A deputada Ana Martins, eleita pelo círculo eleitoral dos Açores à Assembleia da República pelo CHEGA, questionou o Governo da República acerca da preocupante falta de meios no controlo de fronteiras no Aeroporto João Paulo II, em Ponta Delgada.
Num requerimento dirigido ao Ministro das Infra-estruturas, Mobilidade e Habitação, pode ler-se que o Aeroporto de Ponta Delgada, tem menos oito agentes afectos ao controlo de fronteiras, uma situação que pode colocar em risco a capacidade operacional e a segurança de uma das principais portas de entrada nos Açores.
A parlamentar questiona, por isso, se está previsto algum reforço imediato de meios humanos para garantir o normal funcionamento do controlo de fronteiras no Aeroporto de Ponta Delgada, pedindo dados sobre o número actual de agentes destacados para o controlo de fronteiras nos principais aeroportos dos Açores, por comparação há cinco anos.
Ana Martins quer saber se existe algum plano estratégico para garantir o reforço da segurança aeroportuária nos aeroportos da Região, tendo em conta o aumento do tráfego turístico e internacional, e que medidas estão a ser implementadas para assegurar que eventuais constrangimentos de recursos humanos não afectem o tempo de resposta operacional, o controlo de passageiros e a segurança das fronteiras externas da União Europeia.

Dados fornecidos:

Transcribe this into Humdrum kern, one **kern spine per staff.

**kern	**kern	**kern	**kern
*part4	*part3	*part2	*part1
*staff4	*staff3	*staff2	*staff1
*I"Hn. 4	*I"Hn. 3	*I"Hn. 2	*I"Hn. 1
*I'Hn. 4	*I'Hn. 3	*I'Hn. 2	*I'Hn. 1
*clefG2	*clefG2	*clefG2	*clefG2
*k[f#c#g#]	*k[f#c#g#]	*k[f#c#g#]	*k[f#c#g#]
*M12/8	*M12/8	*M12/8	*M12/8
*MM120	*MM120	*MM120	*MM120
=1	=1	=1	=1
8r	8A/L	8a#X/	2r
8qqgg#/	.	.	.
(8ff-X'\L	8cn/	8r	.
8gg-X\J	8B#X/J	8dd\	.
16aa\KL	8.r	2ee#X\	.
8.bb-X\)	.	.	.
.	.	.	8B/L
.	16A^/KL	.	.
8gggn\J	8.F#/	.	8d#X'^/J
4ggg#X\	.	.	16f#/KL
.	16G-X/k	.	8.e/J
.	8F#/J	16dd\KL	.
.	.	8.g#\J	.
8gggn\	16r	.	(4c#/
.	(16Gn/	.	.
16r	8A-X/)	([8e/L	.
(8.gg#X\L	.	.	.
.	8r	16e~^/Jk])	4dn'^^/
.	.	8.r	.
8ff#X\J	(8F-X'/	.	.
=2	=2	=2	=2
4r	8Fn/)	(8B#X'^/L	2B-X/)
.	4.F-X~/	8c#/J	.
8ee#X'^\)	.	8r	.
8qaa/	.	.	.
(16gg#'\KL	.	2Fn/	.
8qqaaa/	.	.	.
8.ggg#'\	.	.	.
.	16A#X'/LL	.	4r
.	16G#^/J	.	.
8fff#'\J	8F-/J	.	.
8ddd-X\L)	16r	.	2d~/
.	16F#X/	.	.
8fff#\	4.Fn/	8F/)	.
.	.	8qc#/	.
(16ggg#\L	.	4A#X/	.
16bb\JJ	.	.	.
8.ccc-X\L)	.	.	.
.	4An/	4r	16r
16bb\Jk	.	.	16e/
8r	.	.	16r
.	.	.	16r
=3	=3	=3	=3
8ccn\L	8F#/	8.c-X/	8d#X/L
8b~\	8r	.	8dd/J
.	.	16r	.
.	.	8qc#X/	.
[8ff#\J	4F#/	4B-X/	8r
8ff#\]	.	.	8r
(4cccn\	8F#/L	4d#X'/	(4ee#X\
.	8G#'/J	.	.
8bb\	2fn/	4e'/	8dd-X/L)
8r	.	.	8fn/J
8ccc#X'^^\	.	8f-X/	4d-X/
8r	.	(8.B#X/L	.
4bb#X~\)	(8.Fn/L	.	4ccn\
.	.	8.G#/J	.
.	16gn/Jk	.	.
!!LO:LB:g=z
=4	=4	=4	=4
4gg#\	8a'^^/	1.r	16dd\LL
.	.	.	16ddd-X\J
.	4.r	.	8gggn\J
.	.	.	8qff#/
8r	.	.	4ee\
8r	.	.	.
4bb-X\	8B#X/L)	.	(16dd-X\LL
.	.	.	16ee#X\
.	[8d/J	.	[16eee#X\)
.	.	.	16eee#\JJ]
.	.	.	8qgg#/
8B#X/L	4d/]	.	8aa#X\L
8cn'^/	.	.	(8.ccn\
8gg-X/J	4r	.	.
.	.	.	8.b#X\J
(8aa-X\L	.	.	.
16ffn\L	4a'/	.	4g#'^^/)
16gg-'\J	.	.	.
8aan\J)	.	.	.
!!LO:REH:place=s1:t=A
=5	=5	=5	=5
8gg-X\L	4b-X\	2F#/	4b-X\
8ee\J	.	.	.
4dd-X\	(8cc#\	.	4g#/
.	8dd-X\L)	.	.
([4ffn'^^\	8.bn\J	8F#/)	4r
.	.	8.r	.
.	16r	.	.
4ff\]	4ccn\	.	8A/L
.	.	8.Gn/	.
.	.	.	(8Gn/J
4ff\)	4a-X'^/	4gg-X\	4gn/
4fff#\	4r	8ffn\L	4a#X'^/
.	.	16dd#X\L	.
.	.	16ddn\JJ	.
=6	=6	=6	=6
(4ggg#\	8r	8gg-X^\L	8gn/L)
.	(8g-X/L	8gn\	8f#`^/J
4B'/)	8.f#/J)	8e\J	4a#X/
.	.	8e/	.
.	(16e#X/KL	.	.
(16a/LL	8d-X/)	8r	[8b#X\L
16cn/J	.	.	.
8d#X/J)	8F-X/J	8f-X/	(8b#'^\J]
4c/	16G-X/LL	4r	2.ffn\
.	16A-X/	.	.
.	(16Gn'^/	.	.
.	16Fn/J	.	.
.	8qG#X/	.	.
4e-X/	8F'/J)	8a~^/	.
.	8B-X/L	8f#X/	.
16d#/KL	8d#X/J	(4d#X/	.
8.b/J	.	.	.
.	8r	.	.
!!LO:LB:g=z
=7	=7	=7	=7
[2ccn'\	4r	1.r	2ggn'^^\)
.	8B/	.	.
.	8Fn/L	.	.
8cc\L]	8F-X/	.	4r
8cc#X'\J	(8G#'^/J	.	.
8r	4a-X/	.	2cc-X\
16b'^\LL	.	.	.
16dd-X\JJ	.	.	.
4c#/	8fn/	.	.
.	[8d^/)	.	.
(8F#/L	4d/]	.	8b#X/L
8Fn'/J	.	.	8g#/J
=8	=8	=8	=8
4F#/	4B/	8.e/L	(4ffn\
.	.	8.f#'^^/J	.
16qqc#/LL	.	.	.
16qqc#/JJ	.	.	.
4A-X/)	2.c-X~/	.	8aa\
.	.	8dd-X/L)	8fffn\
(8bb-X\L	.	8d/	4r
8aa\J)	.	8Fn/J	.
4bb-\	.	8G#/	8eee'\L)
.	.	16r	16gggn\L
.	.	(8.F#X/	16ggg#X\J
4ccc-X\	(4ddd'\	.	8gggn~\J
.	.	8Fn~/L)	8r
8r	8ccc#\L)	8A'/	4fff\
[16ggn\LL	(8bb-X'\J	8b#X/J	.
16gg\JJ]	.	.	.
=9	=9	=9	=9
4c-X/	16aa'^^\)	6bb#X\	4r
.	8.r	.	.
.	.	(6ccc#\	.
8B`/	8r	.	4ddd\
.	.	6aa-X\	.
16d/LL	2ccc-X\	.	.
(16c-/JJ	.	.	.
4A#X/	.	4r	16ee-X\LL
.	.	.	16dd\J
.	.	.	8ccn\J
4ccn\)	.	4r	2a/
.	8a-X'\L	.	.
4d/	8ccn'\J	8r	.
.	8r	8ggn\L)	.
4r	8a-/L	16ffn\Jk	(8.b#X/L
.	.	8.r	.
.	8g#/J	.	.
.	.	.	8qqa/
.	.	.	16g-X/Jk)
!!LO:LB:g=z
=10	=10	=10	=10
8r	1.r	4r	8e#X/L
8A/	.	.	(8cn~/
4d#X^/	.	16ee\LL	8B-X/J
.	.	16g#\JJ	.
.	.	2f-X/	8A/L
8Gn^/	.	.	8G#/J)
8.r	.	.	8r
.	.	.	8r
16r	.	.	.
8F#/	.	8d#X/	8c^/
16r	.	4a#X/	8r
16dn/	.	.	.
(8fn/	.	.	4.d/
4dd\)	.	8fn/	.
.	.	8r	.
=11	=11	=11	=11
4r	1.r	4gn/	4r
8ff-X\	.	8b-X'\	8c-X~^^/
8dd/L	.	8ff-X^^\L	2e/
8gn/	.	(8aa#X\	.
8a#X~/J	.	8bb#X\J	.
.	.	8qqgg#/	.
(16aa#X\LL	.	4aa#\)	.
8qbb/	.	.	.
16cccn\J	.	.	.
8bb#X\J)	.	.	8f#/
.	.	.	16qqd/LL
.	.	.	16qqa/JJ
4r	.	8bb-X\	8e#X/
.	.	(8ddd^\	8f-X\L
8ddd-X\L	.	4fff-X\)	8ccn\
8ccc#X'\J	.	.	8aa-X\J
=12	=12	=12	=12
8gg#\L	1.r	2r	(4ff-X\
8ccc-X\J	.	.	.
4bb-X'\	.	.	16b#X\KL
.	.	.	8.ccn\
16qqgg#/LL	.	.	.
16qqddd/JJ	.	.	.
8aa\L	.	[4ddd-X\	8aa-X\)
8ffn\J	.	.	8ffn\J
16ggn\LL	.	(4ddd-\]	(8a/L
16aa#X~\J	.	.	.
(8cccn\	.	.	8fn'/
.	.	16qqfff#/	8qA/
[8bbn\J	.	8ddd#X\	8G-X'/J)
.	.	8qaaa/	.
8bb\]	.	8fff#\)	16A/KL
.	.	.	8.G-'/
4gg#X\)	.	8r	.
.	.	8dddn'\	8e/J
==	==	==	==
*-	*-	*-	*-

Tarefas a realizar:
a - Na notícia sobre o controlo de fronteiras, copie tudo desde "Num requerimento dirigido" até "há cinco anos.", trocando "Aeroporto de Ponta Delgada" por "Aeroporto João Paulo II".
b - Responda, com base na notícia sobre o controlo de fronteiras:
(i) Por que círculo eleitoral foi eleita a deputada Ana Martins?
(ii) Quantos agentes afectos ao controlo de fronteiras faltam no Aeroporto de Ponta Delgada?
(iii) A que ministro foi dirigido o requerimento?

Respostas:
a -
Num requerimento dirigido ao Ministro das Infra-estruturas, Mobilidade e Habitação, pode ler-se que o Aeroporto João Paulo II, tem menos oito agentes afectos ao controlo de fronteiras, uma situação que pode colocar em risco a capacidade operacional e a segurança de uma das principais portas de entrada nos Açores.
A parlamentar questiona, por isso, se está previsto algum reforço imediato de meios humanos para garantir o normal funcionamento do controlo de fronteiras no Aeroporto João Paulo II, pedindo dados sobre o número actual de agentes destacados para o controlo de fronteiras nos principais aeroportos dos Açores, por comparação há cinco anos.

b -
(i) Pelo círculo eleitoral dos Açores.
(ii) Faltam oito agentes.
(iii) Ao Ministro das Infra-estruturas, Mobilidade e Habitação.